BEGIN
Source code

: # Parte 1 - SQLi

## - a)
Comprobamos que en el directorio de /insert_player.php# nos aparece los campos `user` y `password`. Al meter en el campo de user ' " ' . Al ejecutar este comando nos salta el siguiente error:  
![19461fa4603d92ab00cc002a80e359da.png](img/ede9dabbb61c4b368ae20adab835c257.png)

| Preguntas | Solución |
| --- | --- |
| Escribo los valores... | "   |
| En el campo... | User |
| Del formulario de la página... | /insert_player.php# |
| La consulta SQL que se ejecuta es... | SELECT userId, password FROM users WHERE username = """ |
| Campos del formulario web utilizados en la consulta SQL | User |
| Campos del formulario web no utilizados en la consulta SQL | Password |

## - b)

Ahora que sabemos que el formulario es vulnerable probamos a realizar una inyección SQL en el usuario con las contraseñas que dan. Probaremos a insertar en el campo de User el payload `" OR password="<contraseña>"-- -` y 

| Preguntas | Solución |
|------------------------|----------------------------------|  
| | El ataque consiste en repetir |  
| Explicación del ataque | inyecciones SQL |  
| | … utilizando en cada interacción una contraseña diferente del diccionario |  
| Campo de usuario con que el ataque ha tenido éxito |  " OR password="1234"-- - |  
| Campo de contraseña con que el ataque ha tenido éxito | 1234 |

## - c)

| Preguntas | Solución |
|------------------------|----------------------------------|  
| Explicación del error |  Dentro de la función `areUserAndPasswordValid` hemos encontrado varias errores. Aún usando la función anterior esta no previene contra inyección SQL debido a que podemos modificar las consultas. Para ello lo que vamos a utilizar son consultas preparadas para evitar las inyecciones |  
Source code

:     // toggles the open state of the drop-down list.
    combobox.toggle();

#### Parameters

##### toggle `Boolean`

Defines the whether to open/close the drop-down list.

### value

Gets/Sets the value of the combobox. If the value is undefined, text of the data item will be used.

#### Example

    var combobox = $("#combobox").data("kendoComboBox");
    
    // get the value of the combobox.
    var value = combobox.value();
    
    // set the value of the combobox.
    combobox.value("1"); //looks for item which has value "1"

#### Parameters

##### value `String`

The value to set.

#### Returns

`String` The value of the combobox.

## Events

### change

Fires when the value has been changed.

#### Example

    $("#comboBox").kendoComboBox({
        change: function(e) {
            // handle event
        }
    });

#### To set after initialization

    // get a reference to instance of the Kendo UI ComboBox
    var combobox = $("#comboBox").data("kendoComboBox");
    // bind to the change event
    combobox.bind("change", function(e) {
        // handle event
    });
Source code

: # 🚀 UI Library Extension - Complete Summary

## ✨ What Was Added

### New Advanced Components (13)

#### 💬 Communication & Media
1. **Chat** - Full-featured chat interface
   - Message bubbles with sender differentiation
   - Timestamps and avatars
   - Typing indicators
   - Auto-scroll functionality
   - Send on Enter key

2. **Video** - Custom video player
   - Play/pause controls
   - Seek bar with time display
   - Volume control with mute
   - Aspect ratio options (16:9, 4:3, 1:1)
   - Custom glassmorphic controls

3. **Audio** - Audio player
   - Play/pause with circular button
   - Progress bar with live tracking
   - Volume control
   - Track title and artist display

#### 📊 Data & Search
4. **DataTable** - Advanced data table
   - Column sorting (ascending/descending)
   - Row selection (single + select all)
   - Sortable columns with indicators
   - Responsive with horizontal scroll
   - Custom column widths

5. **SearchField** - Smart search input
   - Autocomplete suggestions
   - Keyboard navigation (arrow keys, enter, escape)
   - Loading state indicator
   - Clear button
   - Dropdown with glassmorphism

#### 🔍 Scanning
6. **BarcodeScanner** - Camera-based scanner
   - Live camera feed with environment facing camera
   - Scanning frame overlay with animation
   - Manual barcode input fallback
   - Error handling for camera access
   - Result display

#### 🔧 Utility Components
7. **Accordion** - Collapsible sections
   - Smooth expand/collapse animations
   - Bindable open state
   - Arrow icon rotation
END
▸ **ASSIGNMENT**
Reproduce every line of the material above verbatim, keeping its original wording, spacing, and symbols.

▸ **TASK RESULT**
Source code

: # Parte 1 - SQLi

## - a)
Comprobamos que en el directorio de /insert_player.php# nos aparece los campos `user` y `password`. Al meter en el campo de user ' " ' . Al ejecutar este comando nos salta el siguiente error:  
![19461fa4603d92ab00cc002a80e359da.png](img/ede9dabbb61c4b368ae20adab835c257.png)

| Preguntas | Solución |
| --- | --- |
| Escribo los valores... | "   |
| En el campo... | User |
| Del formulario de la página... | /insert_player.php# |
| La consulta SQL que se ejecuta es... | SELECT userId, password FROM users WHERE username = """ |
| Campos del formulario web utilizados en la consulta SQL | User |
| Campos del formulario web no utilizados en la consulta SQL | Password |

## - b)

Ahora que sabemos que el formulario es vulnerable probamos a realizar una inyección SQL en el usuario con las contraseñas que dan. Probaremos a insertar en el campo de User el payload `" OR password="<contraseña>"-- -` y 

| Preguntas | Solución |
|------------------------|----------------------------------|  
| | El ataque consiste en repetir |  
| Explicación del ataque | inyecciones SQL |  
| | … utilizando en cada interacción una contraseña diferente del diccionario |  
| Campo de usuario con que el ataque ha tenido éxito |  " OR password="1234"-- - |  
| Campo de contraseña con que el ataque ha tenido éxito | 1234 |

## - c)

| Preguntas | Solución |
|------------------------|----------------------------------|  
| Explicación del error |  Dentro de la función `areUserAndPasswordValid` hemos encontrado varias errores. Aún usando la función anterior esta no previene contra inyección SQL debido a que podemos modificar las consultas. Para ello lo que vamos a utilizar son consultas preparadas para evitar las inyecciones |  
Source code

:     // toggles the open state of the drop-down list.
    combobox.toggle();

#### Parameters

##### toggle `Boolean`

Defines the whether to open/close the drop-down list.

### value

Gets/Sets the value of the combobox. If the value is undefined, text of the data item will be used.

#### Example

    var combobox = $("#combobox").data("kendoComboBox");
    
    // get the value of the combobox.
    var value = combobox.value();
    
    // set the value of the combobox.
    combobox.value("1"); //looks for item which has value "1"

#### Parameters

##### value `String`

The value to set.

#### Returns

`String` The value of the combobox.

## Events

### change

Fires when the value has been changed.

#### Example

    $("#comboBox").kendoComboBox({
        change: function(e) {
            // handle event
        }
    });

#### To set after initialization

    // get a reference to instance of the Kendo UI ComboBox
    var combobox = $("#comboBox").data("kendoComboBox");
    // bind to the change event
    combobox.bind("change", function(e) {
        // handle event
    });
Source code

: # 🚀 UI Library Extension - Complete Summary

## ✨ What Was Added

### New Advanced Components (13)

#### 💬 Communication & Media
1. **Chat** - Full-featured chat interface
   - Message bubbles with sender differentiation
   - Timestamps and avatars
   - Typing indicators
   - Auto-scroll functionality
   - Send on Enter key

2. **Video** - Custom video player
   - Play/pause controls
   - Seek bar with time display
   - Volume control with mute
   - Aspect ratio options (16:9, 4:3, 1:1)
   - Custom glassmorphic controls

3. **Audio** - Audio player
   - Play/pause with circular button
   - Progress bar with live tracking
   - Volume control
   - Track title and artist display

#### 📊 Data & Search
4. **DataTable** - Advanced data table
   - Column sorting (ascending/descending)
   - Row selection (single + select all)
   - Sortable columns with indicators
   - Responsive with horizontal scroll
   - Custom column widths

5. **SearchField** - Smart search input
   - Autocomplete suggestions
   - Keyboard navigation (arrow keys, enter, escape)
   - Loading state indicator
   - Clear button
   - Dropdown with glassmorphism

#### 🔍 Scanning
6. **BarcodeScanner** - Camera-based scanner
   - Live camera feed with environment facing camera
   - Scanning frame overlay with animation
   - Manual barcode input fallback
   - Error handling for camera access
   - Result display

#### 🔧 Utility Components
7. **Accordion** - Collapsible sections
   - Smooth expand/collapse animations
   - Bindable open state
   - Arrow icon rotation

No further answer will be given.